I am really looking forward to my lecture at the University of Tallinn tomorrow (see abstract below). I just finished the talk. If all goes to plan I am going to start by introducing our Digital Humanities activities at Southampton, and how they are influenced by the sotonDH hub and by other groups such as the DE USRG and the Web Science DTC. Hopefully I will have time to mention some of the work by our PhD students bridging the gaps here, like that of Nicole Beale (social media and museums practice) and Terhi Nurmikko (cuneiform and the semantic web). Having mentioned some other projects like GAP, Discover Medieval Chester, the Soldier in Medieval England, MusicSpace and LANG-SNAP. I am going to concentrate on aspects of visualisation and auralisation research: a section on computed tomography of musical instruments and coins, the PianoHAWK project and the RTISAD imaging project. I will end this section by discussing work to use RTI as part of the recording and visualisation process at Catalhoyuk. Section three is focused on collaboration. It begins with some of our interests at Southampton in social media and scholarly discourse. I will mention the SMiLE project and work within the WS DTC, and also the twitter archiving work underway, including social network analysis and new work connecting related tweets across our research social media archives. For example, linking tweets from different events that either explicitly or implicitly are associated.

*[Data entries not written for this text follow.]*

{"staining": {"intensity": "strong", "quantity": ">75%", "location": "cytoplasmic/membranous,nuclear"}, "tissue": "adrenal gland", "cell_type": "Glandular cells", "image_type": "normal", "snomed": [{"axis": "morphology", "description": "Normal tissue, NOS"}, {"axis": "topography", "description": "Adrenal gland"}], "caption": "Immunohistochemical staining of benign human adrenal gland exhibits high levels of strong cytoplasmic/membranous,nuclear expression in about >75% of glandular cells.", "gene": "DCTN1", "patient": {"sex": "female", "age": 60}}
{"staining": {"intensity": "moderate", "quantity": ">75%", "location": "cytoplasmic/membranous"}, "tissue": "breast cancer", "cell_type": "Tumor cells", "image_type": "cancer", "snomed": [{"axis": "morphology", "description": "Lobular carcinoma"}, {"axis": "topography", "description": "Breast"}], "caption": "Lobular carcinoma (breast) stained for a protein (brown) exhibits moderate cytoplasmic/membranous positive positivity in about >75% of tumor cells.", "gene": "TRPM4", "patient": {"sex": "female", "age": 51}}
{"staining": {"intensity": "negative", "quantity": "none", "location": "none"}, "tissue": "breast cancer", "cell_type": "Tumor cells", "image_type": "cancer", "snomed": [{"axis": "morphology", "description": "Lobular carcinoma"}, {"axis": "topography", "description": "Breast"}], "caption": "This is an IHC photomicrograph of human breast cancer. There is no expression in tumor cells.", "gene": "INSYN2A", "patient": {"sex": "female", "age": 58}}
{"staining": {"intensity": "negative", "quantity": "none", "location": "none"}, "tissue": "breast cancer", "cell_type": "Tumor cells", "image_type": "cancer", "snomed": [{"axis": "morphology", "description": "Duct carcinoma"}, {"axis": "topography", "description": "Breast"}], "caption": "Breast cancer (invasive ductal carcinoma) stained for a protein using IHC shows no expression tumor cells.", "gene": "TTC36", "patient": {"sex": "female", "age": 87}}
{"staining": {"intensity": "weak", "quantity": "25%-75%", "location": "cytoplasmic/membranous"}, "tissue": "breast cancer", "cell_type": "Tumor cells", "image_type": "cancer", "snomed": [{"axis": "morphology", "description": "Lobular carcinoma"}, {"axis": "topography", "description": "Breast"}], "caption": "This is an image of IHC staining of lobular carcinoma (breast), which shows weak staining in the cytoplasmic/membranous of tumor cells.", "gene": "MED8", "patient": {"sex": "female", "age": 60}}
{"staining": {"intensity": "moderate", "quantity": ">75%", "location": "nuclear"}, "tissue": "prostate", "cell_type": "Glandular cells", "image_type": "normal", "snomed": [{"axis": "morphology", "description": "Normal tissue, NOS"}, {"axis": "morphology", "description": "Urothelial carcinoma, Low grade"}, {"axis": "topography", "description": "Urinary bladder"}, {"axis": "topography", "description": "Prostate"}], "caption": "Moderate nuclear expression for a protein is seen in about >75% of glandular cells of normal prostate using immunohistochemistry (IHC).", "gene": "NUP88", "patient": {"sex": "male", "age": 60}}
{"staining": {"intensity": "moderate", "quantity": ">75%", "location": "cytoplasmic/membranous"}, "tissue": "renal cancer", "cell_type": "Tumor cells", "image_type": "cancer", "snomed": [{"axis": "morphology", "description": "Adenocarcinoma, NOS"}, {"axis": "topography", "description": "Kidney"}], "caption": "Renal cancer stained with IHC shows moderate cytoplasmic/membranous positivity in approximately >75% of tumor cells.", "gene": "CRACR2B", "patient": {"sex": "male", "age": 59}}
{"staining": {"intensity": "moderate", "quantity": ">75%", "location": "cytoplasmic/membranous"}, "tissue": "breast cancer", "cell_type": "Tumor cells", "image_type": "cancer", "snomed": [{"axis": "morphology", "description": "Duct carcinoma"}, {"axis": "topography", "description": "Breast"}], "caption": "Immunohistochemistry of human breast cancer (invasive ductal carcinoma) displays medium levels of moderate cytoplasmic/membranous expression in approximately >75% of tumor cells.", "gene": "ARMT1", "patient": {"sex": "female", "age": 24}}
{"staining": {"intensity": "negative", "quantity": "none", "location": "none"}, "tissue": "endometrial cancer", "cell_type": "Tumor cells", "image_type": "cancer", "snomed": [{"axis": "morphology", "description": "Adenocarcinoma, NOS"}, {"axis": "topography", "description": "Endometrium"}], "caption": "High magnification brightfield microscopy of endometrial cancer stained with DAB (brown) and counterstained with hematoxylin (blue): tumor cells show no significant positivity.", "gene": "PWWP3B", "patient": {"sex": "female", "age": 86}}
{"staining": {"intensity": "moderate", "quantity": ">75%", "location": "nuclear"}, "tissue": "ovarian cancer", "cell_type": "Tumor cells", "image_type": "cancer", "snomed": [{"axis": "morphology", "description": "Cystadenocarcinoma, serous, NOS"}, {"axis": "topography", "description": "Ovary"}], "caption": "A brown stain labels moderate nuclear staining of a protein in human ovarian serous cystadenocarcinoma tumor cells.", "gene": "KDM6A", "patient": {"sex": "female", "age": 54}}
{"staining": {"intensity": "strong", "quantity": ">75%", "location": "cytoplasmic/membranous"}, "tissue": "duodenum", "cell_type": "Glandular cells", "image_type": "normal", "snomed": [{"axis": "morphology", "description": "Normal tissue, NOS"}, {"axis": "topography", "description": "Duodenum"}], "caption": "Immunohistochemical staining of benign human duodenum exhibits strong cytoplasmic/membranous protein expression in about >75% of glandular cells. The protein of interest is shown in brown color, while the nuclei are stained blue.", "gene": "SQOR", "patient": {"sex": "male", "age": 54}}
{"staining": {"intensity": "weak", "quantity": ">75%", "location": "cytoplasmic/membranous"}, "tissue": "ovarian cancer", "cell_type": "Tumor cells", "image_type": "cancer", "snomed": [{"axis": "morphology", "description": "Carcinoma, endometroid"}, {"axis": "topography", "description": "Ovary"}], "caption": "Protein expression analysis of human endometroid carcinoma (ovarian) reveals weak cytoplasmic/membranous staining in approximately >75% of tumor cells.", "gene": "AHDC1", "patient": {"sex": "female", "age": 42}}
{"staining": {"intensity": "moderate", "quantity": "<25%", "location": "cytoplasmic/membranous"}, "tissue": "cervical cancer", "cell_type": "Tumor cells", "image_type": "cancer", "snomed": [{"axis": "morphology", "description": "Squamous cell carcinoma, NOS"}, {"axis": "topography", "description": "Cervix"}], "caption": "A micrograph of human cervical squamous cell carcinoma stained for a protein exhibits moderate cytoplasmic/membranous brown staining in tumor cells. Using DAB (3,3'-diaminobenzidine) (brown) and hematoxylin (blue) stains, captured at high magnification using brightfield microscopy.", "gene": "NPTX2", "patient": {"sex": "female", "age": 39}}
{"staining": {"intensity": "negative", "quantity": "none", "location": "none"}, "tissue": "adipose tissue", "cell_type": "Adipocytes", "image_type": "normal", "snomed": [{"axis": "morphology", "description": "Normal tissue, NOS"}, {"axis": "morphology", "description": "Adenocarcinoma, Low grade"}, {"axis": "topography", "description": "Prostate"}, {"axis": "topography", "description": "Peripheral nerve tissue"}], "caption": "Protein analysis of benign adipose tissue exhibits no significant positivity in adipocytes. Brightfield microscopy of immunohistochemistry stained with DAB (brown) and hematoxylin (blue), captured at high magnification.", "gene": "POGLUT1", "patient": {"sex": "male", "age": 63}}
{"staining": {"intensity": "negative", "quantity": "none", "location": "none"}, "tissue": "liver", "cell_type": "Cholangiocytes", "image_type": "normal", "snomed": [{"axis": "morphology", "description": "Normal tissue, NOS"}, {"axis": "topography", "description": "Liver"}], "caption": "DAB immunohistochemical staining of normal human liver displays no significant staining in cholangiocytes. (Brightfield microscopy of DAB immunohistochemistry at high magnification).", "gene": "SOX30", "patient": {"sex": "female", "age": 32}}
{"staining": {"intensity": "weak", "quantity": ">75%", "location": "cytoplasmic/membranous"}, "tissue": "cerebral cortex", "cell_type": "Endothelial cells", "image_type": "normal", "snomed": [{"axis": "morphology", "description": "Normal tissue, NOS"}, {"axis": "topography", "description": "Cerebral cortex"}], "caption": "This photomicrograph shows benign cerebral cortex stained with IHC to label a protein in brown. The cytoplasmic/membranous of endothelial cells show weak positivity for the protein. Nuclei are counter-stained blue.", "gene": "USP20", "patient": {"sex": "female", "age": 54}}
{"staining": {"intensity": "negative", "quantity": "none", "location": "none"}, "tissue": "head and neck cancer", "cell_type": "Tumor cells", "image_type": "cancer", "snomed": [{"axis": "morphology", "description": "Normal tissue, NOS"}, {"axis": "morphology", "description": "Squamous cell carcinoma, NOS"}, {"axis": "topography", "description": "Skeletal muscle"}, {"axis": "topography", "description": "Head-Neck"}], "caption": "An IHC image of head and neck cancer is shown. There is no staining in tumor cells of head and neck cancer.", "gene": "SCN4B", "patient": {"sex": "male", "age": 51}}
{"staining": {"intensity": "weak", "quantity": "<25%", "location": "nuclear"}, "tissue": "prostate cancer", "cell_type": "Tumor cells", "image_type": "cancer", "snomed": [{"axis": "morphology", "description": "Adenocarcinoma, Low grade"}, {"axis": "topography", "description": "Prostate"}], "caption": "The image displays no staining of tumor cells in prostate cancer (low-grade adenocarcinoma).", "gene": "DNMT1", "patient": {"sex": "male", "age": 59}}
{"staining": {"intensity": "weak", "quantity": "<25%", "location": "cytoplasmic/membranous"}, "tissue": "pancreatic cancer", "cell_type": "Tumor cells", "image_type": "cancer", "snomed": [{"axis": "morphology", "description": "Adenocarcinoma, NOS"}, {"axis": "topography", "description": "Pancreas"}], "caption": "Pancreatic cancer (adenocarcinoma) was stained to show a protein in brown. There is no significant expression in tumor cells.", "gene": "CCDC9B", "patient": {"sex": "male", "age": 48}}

It then introduces the PATINA project as a means to bridge these digital research practices with the physical research environment – aligned in part to other projects such as SmartSpaces. Finally I will talk briefly about how we communicate the complex research activities evidenced in digital humanities research, with an emphasis on constructing digital narratives through tools such as Microsoft Research’s RIN tool and through use of different interactive environments, such as our multitouch learning environment. Lots to cover so I hope I can make some sense of it on the day :-)
In this talk Graeme Earl (University of Southampton) will talk about the Digital Humanities activities at the University of Southampton, focused around the sotonDH hub. Ongoing research at Southampton focuses on ways of communicating complex ideas and data sets to a wide audience, including the public and multi-disciplinary researchers, and also on means to improve collaboration within and across domains including recent work on scholarly communications. Amongst the projects discussed will be work to use linked data in the characterisation of ancient cuneiform texts and documentation of Classical sources, and the application of human computer interaction principles to encourage collaborative research in the home, archive and in the field. It will also introduce a range of imaging, auralisation and visualisation projects at Southampton including applications in music and archaeology.